In 1998 the Preston temple was listed as a building used for charitable purposes and therefore retained a liability to pay only 20% rates, but was refused the full statutory tax exemption reserved under the Local Government Finance Act 1988 for places of “public religious worship”. The valuation officer accepted, however, that the stake centre on the same site was a “place of public religious worship” entitled to exemption. In 2001 the applicant applied also to have the temple removed from the rating list, but their claim to exemption was ultimately refused, after the House of Lords held that as a matter of domestic law a place of “public religious worship” had to be one that was open to the general public.
In its application to the European Court, the applicant Church complained that the refusal to grant its Preston temple the exemption from business rates accorded to places of public religious worship amounted to discrimination on religious grounds, in breach of Article 14 of the Convention taken in conjunction with Article 9.
Law - Article 14 in conjunction with Article 9: It was unnecessary for the Court to decide whether, in the particular circumstances, the applicant’s complaint about the application to it of the tax exemption legislation fell within the ambit of Article 9, so that Article 14 applied, since the claim of discrimination was in any event unfounded on the merits.

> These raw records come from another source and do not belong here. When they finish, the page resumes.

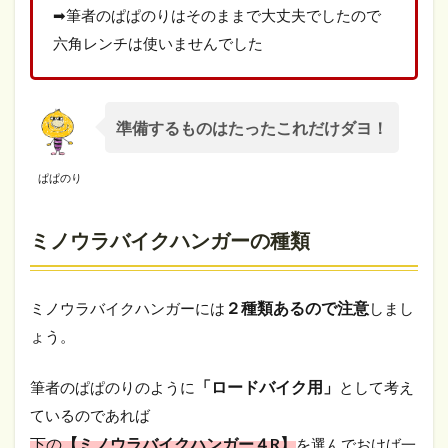
➡筆者のぱぱのりはそのままで大丈夫でしたので
六角レンチは使いませんでした
準備するものはたったこれだけダヨ！
ぱぱのり
ミノウラバイクハンガーの種類
２種類あるので注意
ミノウラバイクハンガーには
しまし
ょう。
「ロードバイク用」
筆者のぱぱのりのように
として考え
ているのであれば
下の
【ミノウラバイクハンガー４R】
を選んでおけば一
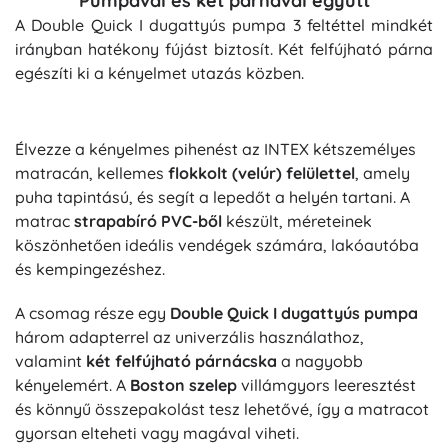
Pumpával és két párnával együtt
A Double Quick I dugattyús pumpa 3 feltéttel mindkét
irányban hatékony fújást biztosít. Két felfújható párna
egészíti ki a kényelmet utazás közben.
Élvezze a kényelmes pihenést az INTEX kétszemélyes
matracán, kellemes
flokkolt (velúr) felülettel
, amely
puha tapintású, és segít a lepedőt a helyén tartani. A
matrac
strapabíró PVC-ből
készült, méreteinek
köszönhetően ideális vendégek számára, lakóautóba
és kempingezéshez.
A csomag része egy
Double Quick I dugattyús pumpa
három adapterrel az univerzális használathoz,
valamint
két felfújható párnácska
a nagyobb
kényelemért. A
Boston szelep
villámgyors leeresztést
és könnyű összepakolást tesz lehetővé, így a matracot
gyorsan elteheti vagy magával viheti.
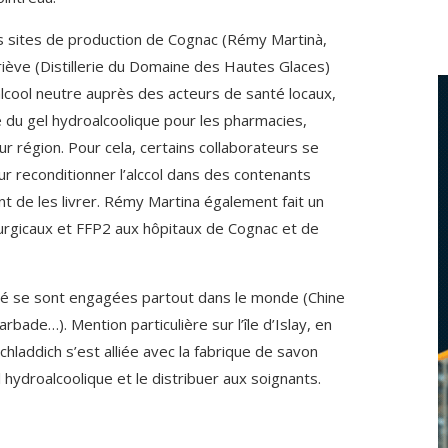
s sites de production de Cognac (Rémy Martinà,
riève (Distillerie du Domaine des Hautes Glaces)
cool neutre auprès des acteurs de santé locaux,
re du gel hydroalcoolique pour les pharmacies,
r région. Pour cela, certains collaborateurs se
r reconditionner l’alccol dans des contenants
nt de les livrer. Rémy Martina également fait un
rgicaux et FFP2 aux hôpitaux de Cognac et de
té se sont engagées partout dans le monde (Chine
arbade…). Mention particulière sur l’île d’Islay, en
uichladdich s’est alliée avec la fabrique de savon
 hydroalcoolique et le distribuer aux soignants.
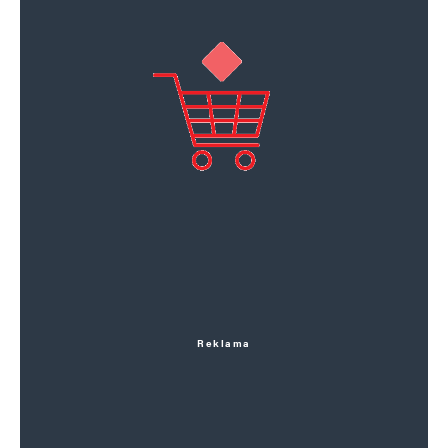
Reklama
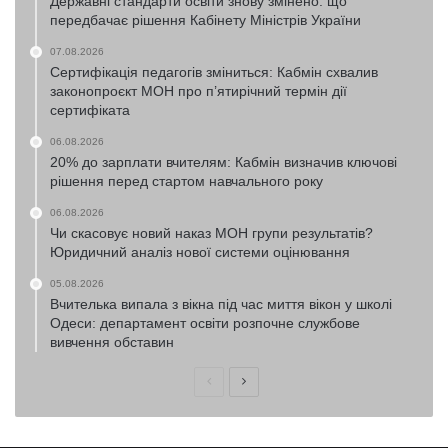
Державні стандарти освіти знову змінено: що
передбачає рішення Кабінету Міністрів України
07.08.2026
Сертифікація педагогів зміниться: Кабмін схвалив
законопроєкт МОН про п’ятирічний термін дії
сертифіката
06.08.2026
20% до зарплати вчителям: Кабмін визначив ключові
рішення перед стартом навчального року
06.08.2026
Чи скасовує новий наказ МОН групи результатів?
Юридичний аналіз нової системи оцінювання
05.08.2026
Вчителька випала з вікна під час миття вікон у школі
Одеси: департамент освіти розпочне службове
вивчення обставин
Попередня
Наступна
сторінка
сторінка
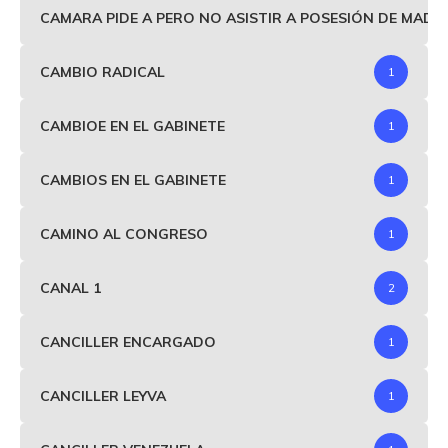
CAMARA PIDE A PERO NO ASISTIR A POSESIÓN DE MAD
CAMBIO RADICAL
1
CAMBIOE EN EL GABINETE
1
CAMBIOS EN EL GABINETE
1
CAMINO AL CONGRESO
1
CANAL 1
2
CANCILLER ENCARGADO
1
CANCILLER LEYVA
1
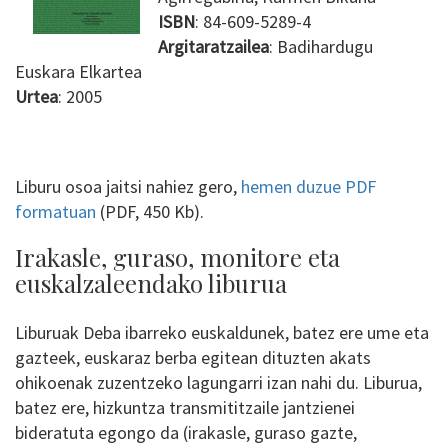
ISBN
: 84-609-5289-4
Argitaratzailea
: Badihardugu
Euskara Elkartea
Urtea
: 2005
Liburu osoa jaitsi nahiez gero,
hemen duzue PDF
formatuan
(PDF, 450 Kb).
Irakasle, guraso, monitore eta
euskalzaleendako liburua
Liburuak Deba ibarreko euskaldunek, batez ere ume eta
gazteek, euskaraz berba egitean dituzten akats
ohikoenak zuzentzeko lagungarri izan nahi du. Liburua,
batez ere, hizkuntza transmititzaile jantzienei
bideratuta egongo da (irakasle, guraso gazte,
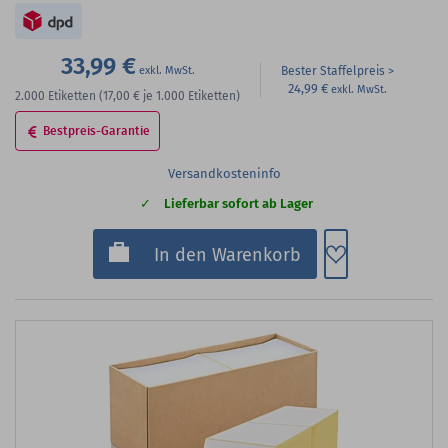
33,99 €
Bester Staffelpreis
24,99 €
2.000
Etiketten
(17,00 €
je 1.000 Etiketten)
Bestpreis-Garantie
Versandkosteninfo
Lieferbar sofort ab Lager
Zum Merkzette
In den Warenkorb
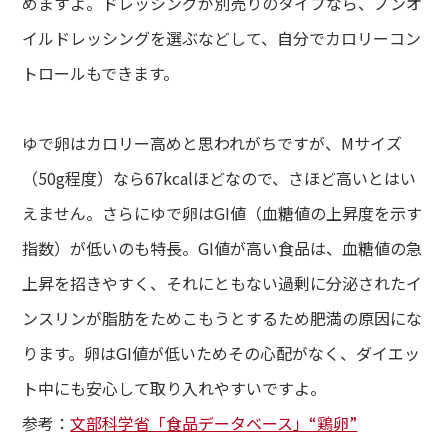
めますよ。ドレッシングが別売りのタイプなら、ノンオ
イルドレッシングを選ぶなどして、自分でカロリーコン
トロールもできます。
ゆで卵はカロリー高めと思われがちですが、Mサイズ
（50g程度）なら67kcalほどなので、さほど高いとはい
えません。さらにゆで卵はGI値（血糖値の上昇度を示す
指数）が低いのも特長。GI値が高い食品は、血糖値の急
上昇を招きやすく、それにともない過剰に分泌されたイ
ンスリンが脂肪をためこもうとするため肥満の原因にな
ります。卵はGI値が低いためその心配がなく、ダイエッ
ト中にも安心して取り入れやすいですよ。
参考：
文部科学省「食品データベース」“鶏卵”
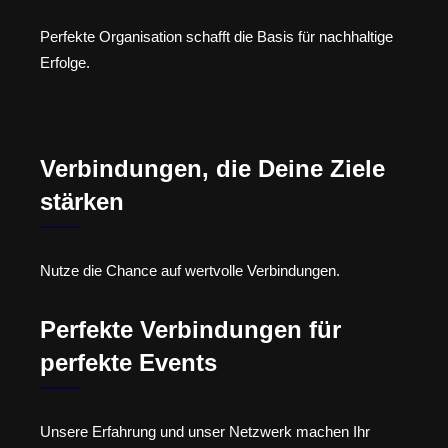
Perfekte Organisation schafft die Basis für nachhaltige
Erfolge.
Verbindungen, die Deine Ziele
stärken
Nutze die Chance auf wertvolle Verbindungen.
Perfekte Verbindungen für
perfekte Events
Unsere Erfahrung und unser Netzwerk machen Ihr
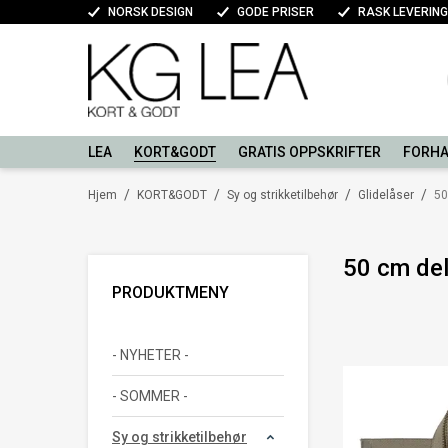
NORSK DESIGN
GODE PRISER
RASK LEVERING
LEA
KORT&GODT
GRATIS OPPSKRIFTER
FORHA
/
/
/
/
Hjem
KORT&GODT
Sy og strikketilbehør
Glidelåser
50
50 cm del
PRODUKTMENY
- NYHETER -
- SOMMER -
Sy og strikketilbehør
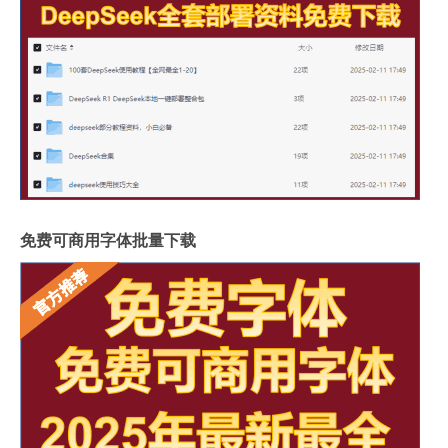
免费可商用字体批量下载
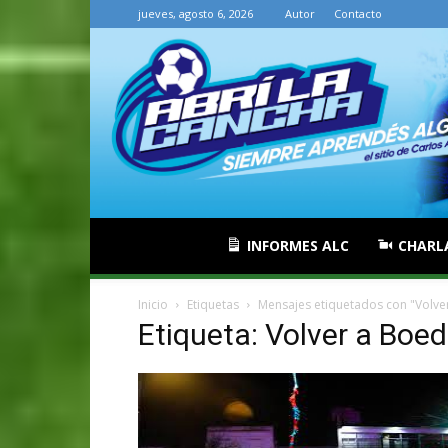
jueves, agosto 6, 2026
Autor
Contacto
INFORMES ALC
CHARL
Inicio
Etiquetas
Mensajes etiquetados con "Volve
Etiqueta: Volver a Boe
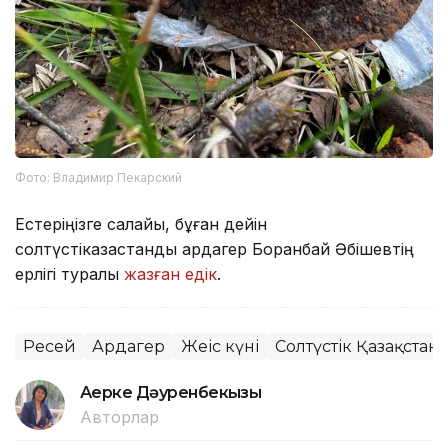
Фото: Владимир Пекарский
Естеріңізге салайық, бұған дейін
солтүстікқазақстандық ардагер Боранбай Әбішевтің
ерлігі туралы
жазған едік
.
Ресей
Ардагер
Жеңіс күні
Солтүстік Қазақстан
Ақерке Дәуренбекқызы
Авторлар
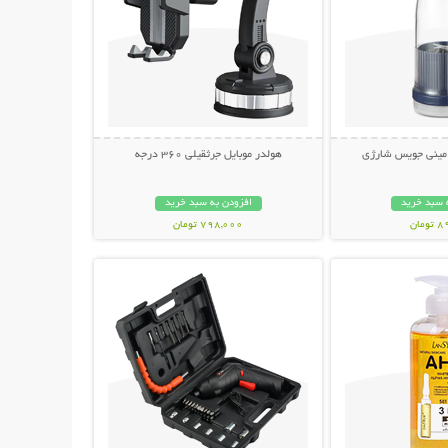
 مینی جویس شارژی
هولدر موبایل جرثقیلی 360 درجه
 سبد خرید
افزودن به سبد خرید
مان
798,000 تومان
حات بیشتر
نمایش توضیحات بیشتر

Firstly, on the facts, it was open to doubt whether the refusal to accord an exemption in respect of the applicant Church’s temple in Preston gave rise to any difference of treatment of comparable groups, given that the tax law in question applied in the same way to, and produced the same result in relation to, all religious organisations, including the Church of England in respect of its private chapels. Nor was the Court convinced that the applicant Church was in a significantly different position from other churches because of its doctrine concerning worship in its temples, so as to call for differential treatment involving exemption from the contested tax, since other faiths likewise did not allow access of the public to certain of their places of worship for doctrinal reasons.
Secondly, in the Court’s view, any prejudice caused to the applicant Church by the operation of the tax law was reasonably and objectively justified. The rates exemption was first conferred on places of public religious worship by the Poor Rate Exemption Act 1833 in order to benefit religious buildings which provided a service to the general public and where the church in question “worshipped with open doors”. The House of Lords had held that there was a public benefit in granting the general public access to religious services and that openness in religious practice could dispel suspicions and contradict prejudices in a multi-religious society. The policy of using rates exemptions to promote the public benefit in enjoying access to religious services and buildings could be characterised as one of general social strategy, in respect of which the State authorities had a wide margin of discretion. The consequences of refusing the exemption had not been disproportionate: all the applicant’s places of worship that were open to the public, such as its chapels and stake centres (including the stake centre on the same site in Preston), had the benefit of the full exemption; the temple itself, which was not open to the public, did not attract the full exemption, but did benefit from an 80% reduction in rates in view of its use for charitable purposes; the legislation prompting the contested measure did not go to the legitimacy of Mormon beliefs, but was instead neutral, being the same for all religious groups as regards the manifestation of religious beliefs in private and producing exactly the same negative consequences for the officially established Christian Church in England (the Church of England) as far as private chapels were concerned; lastly, the remaining liability to rates was relatively low in monetary terms. In conclusion, in so far as any difference of treatment between religious groups in comparable situations could be said to have been established, it had a reasonable and objective justification.
Conclusion: no violation (unanimously).